━━━━━ Exercise text ━━━━━

The firm competes mainly on two levels: wafer level and discrete product level.

Wafer level is a solid business for the firm but will never be a significant growth engine. Standards in this area are not stringent and in the past 10 years prober manufacturers have taken over. inTest serves smaller OEMs in this area with its Thermochuck product which tests semiconductor wafers at high and low ((-65 to +400 C)) temperatures at the wafer probing station.

The discrete product level is where inTest will experience growth over the next several years. These products provide the ability to characterize and stress test a variety of materials over extreme and variable temperature conditions that can occur in actual use.

The focus of is on four main areas solving unique and challenging temperature problems.

  • Sensor Technology
  • Fiber Optics
  • Communication
  • Defense and Aerospace

inTest solves unique and challenging temperature problems.

Many of the thermal businesses the firm competes with are large companies that have standard products. The only model out there that has been in industrial thermal test to date is one where a customer must modify its test. inTest's business model is quite the opposite. The company asks the question "what do you have to do to test?" and builds the equipment to fit the product. This is a model that's not generally been used out there because most of the companies they compete with are very large. Being small and able to move quickly allows inTest to win these custom jobs.

━━━━━ Excerpted records ━━━━━

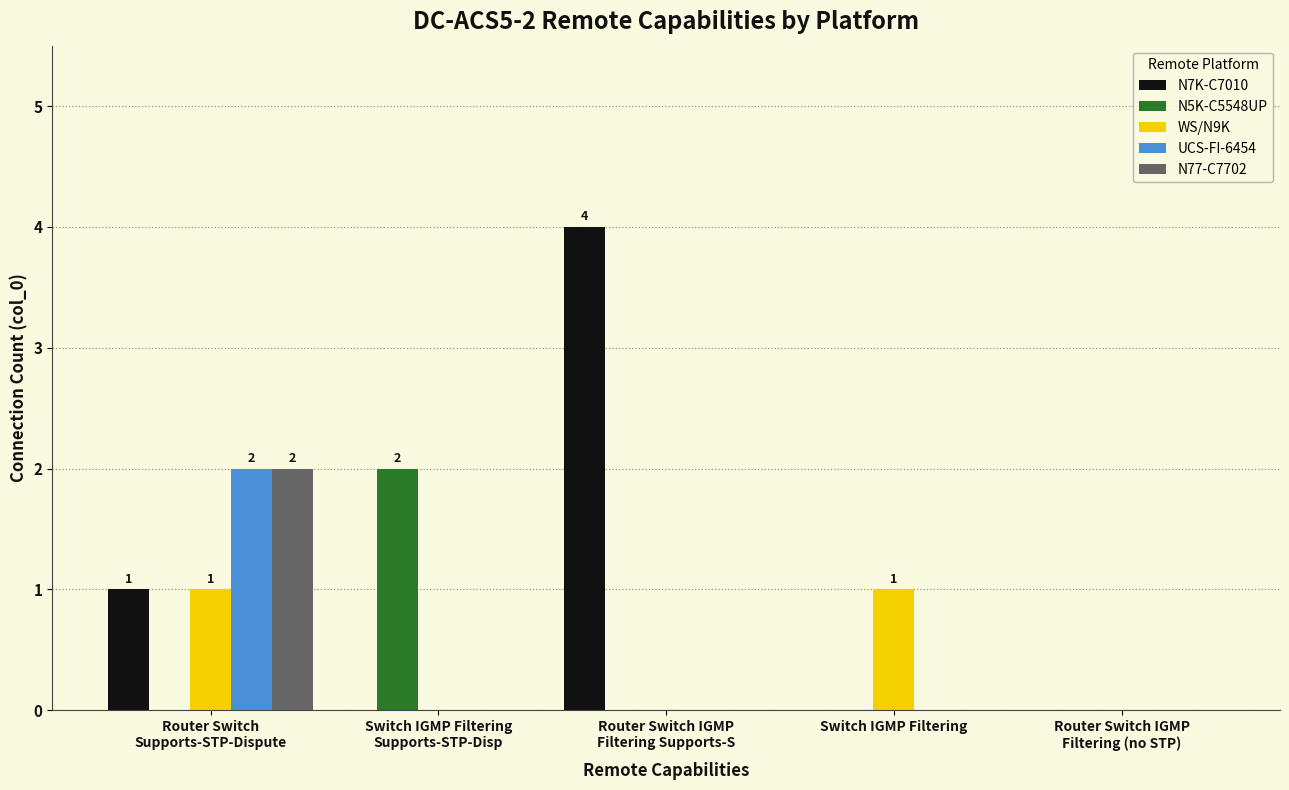

What is the greatest value displayed?

4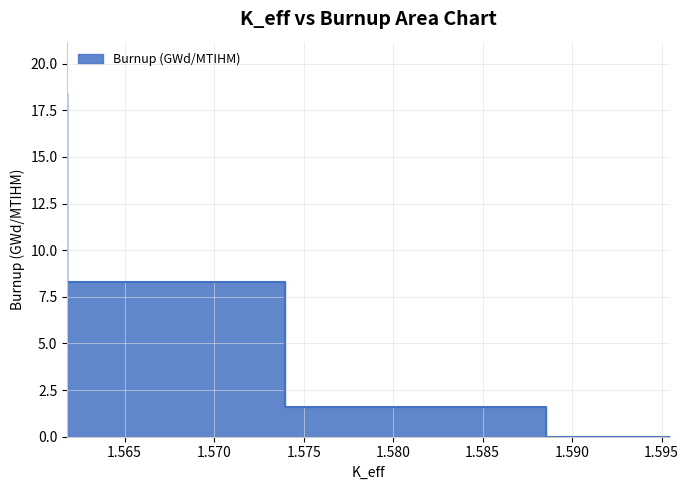

True or false: the data has more than 1 interior local peaks.

False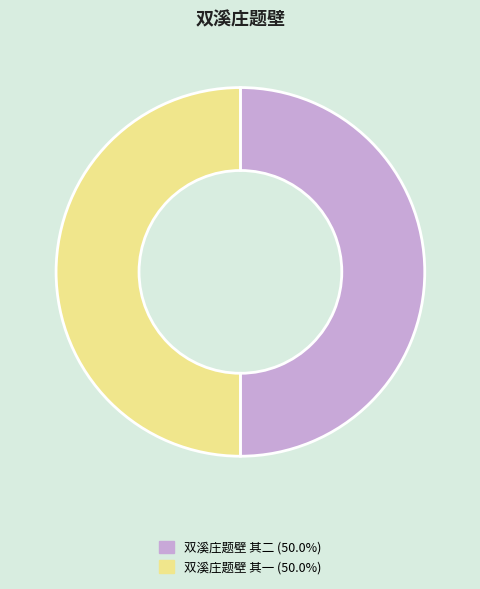

Approximately how many times larger is the value at 双溪庄题壁 其二 (50.0%) compared to 双溪庄题壁 其一 (50.0%)?

1.0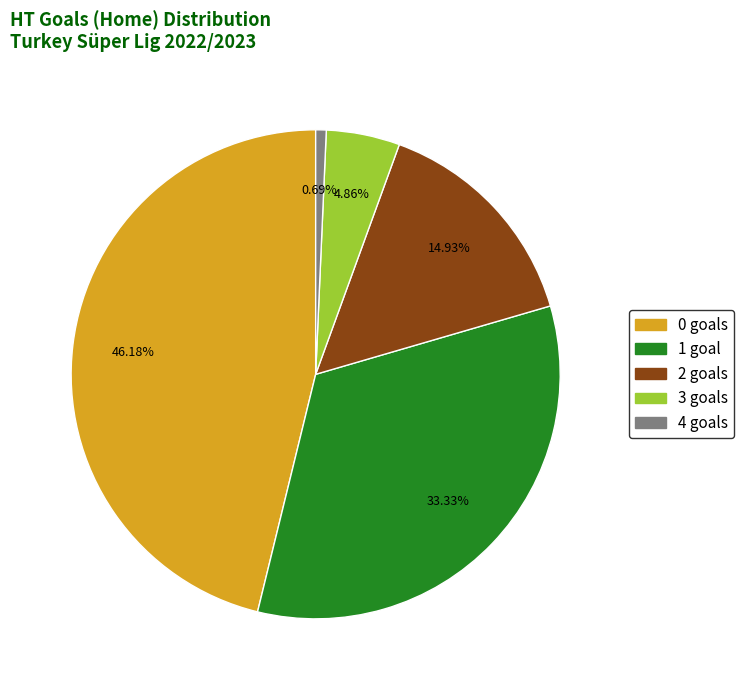

Does any single category account for the majority?

No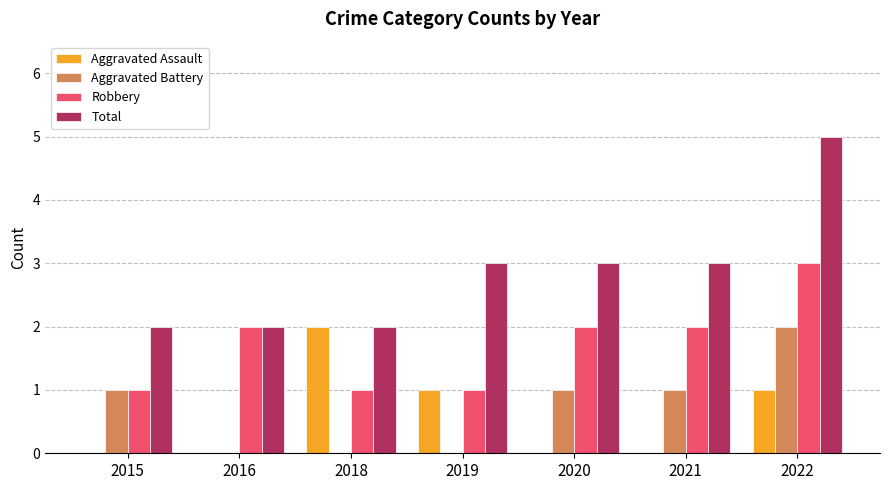

Reading right to left, list all the values displayed in this chart.

Aggravated Assault: 2022=1	2021=0	2020=0	2019=1	2018=2	2016=0	2015=0
Aggravated Battery: 2022=2	2021=1	2020=1	2019=0	2018=0	2016=0	2015=1
Robbery: 2022=3	2021=2	2020=2	2019=1	2018=1	2016=2	2015=1
Total: 2022=5	2021=3	2020=3	2019=3	2018=2	2016=2	2015=2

━━━━━

List of tasks:
- 1) Reproduce part of the passage on inTest's thermal testing business word for word, starting with "The firm competes mainly" and going on through "in actual use.".
- 2) Write the next part of the passage on inTest's thermal testing business, picking up right after its final sentence.
This material stands apart from the passage on inTest's thermal testing business.

Answer set:
- 1)
The firm competes mainly on two levels: wafer level and discrete product level.

Wafer level is a solid business for the firm but will never be a significant growth engine. Standards in this area are not stringent and in the past 10 years prober manufacturers have taken over. inTest serves smaller OEMs in this area with its Thermochuck product which tests semiconductor wafers at high and low ((-65 to +400 C)) temperatures at the wafer probing station.

The discrete product level is where inTest will experience growth over the next several years. These products provide the ability to characterize and stress test a variety of materials over extreme and variable temperature conditions that can occur in actual use.

- 2)
New Acquisition in Thermal

In January 2012, Temptronic Corporation, a member of inTest Corporation's Thermal Solutions Group, closed on the acquisition of Thermonics, Inc. With a purchase price for the assets of approximately $3.8 million in cash (which included net working capital of approximately $1.1 million),Thermonics is expected to further enhance inTest's presence in the ATE industry as well as provide additional leverage into growth industries outside of the semiconductor industry. The integration of the acquisition is on track and management expects it to be accretive to operations beginning in the second quarter of 2012. Furthermore, management anticipates a 30 percent net contribution margin on incremental revenues which are expected to improve sequentially throughout 2012 eventually reaching as much as 35 to 36 percent over time.

Real World Solution

Real world solutions of Non-Semi applications range from problem solving in oil field environments to testing network infrastructure equipment from major telecom manufacturers. Here is a look at one.

Customer: Major manufacturer of industrial electronics

Application: Production test of pressure sensor systems for oil pipeline use.

Need: Each pressure system requires two separately controlled temperature environments. Also, specific throughput requirements.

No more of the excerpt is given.